Monitor disk at 70%, not 90%. By the time you are at 90%, cleanup operations may themselves fail. Alert at 70% and clean up before it becomes an emergency.

Raise the FD limit proactively. If you run more than a few dozen containers per host, the default FD limit may be insufficient. Set LimitNOFILE in the systemd unit before you hit the limit.

Monitor daemon response latency, not just process existence. A daemon that responds in 5 seconds is operationally broken even though the process is alive. Alert on latency above 500ms sustained, not just on process absence.

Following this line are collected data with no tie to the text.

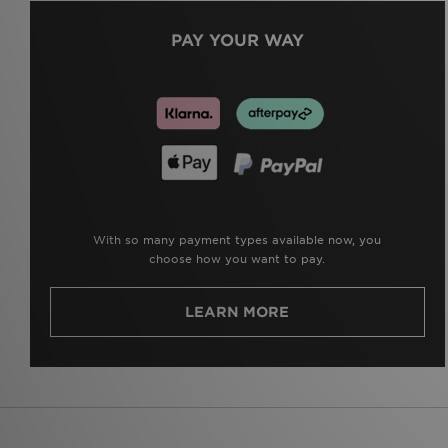
PAY YOUR WAY
With so many payment types available now, you
choose how you want to pay.
LEARN MORE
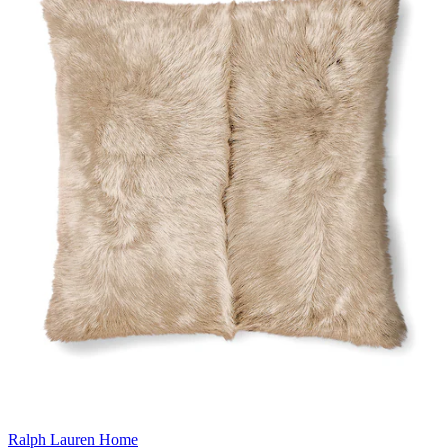
Ralph Lauren Home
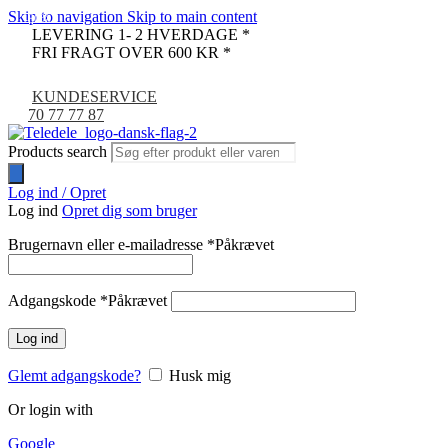
Skip to navigation
Skip to main content
-80%
LEVERING 1- 2 HVERDAGE *
FRI FRAGT OVER 600 KR *
KUNDESERVICE
70 77 77 87
Products search
Log ind / Opret
Log ind
Opret dig som bruger
Brugernavn eller e-mailadresse
*
Påkrævet
Adgangskode
*
Påkrævet
Log ind
Glemt adgangskode?
Husk mig
Or login with
Google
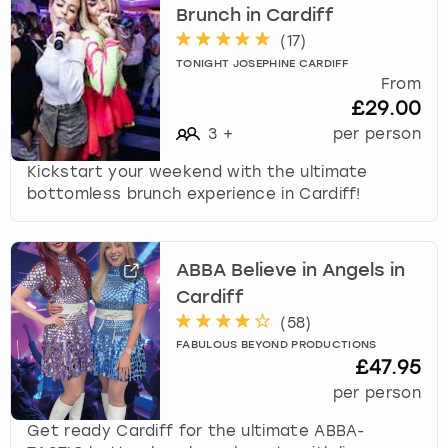
Brunch in Cardiff
t
s
(
17
)
f
TONIGHT JOSEPHINE CARDIFF
o
From
r
£29.00
c
3
+
per person
h
a
Kickstart your weekend with the ultimate
n
bottomless brunch experience in Cardiff!
g
i
n
ABBA Believe in Angels in
g
Cardiff
d
(
58
)
a
t
FABULOUS BEYOND PRODUCTIONS
£47.95
e
s
per person
.
Get ready Cardiff for the ultimate ABBA-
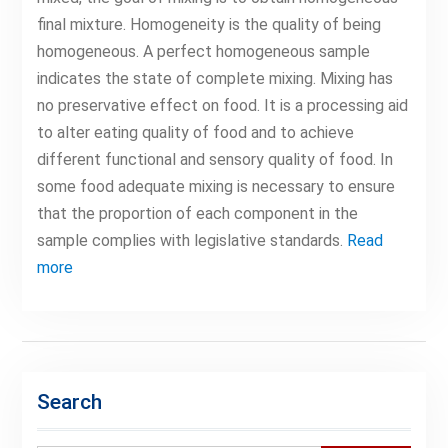
final mixture. Homogeneity is the quality of being
homogeneous. A perfect homogeneous sample
indicates the state of complete mixing. Mixing has
no preservative effect on food. It is a processing aid
to alter eating quality of food and to achieve
different functional and sensory quality of food. In
some food adequate mixing is necessary to ensure
that the proportion of each component in the
sample complies with legislative standards.
Read
more
Search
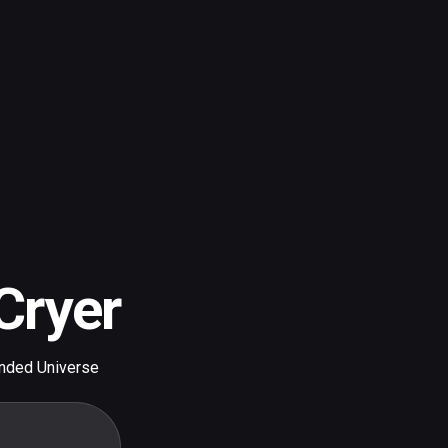
Cryer
nded Universe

Implement automated disk cleanup. Run docker system prune -f on a schedule (daily on most hosts, more frequently on CI runners). Do not rely on manual cleanup.

How Netdata helps

  • Daemon liveness and latency. Netdata can monitor the /_ping endpoint response time, giving you a latency trend before the daemon fully hangs, not just a binary up/down signal.
  • Disk pressure correlation. Netdata’s disk usage charts for /var/lib/docker correlate directly with daemon hang risk. Watching disk usage growth rate alongside I/O wait gives early warning of the disk-exhaustion-to-hang pattern.
  • Host I/O wait. The system.io and per-disk I/O wait charts show when the storage layer is under pressure, which is the leading indicator for overlay2 storage driver hangs.
  • File descriptor tracking. Netdata tracks per-process FD counts, so you can alert when dockerd is approaching its FD limit before exhaustion causes failures.
  • Container state counts. Tracking running, exited, and dead container counts over time surfaces accumulation patterns that contribute to daemon stress.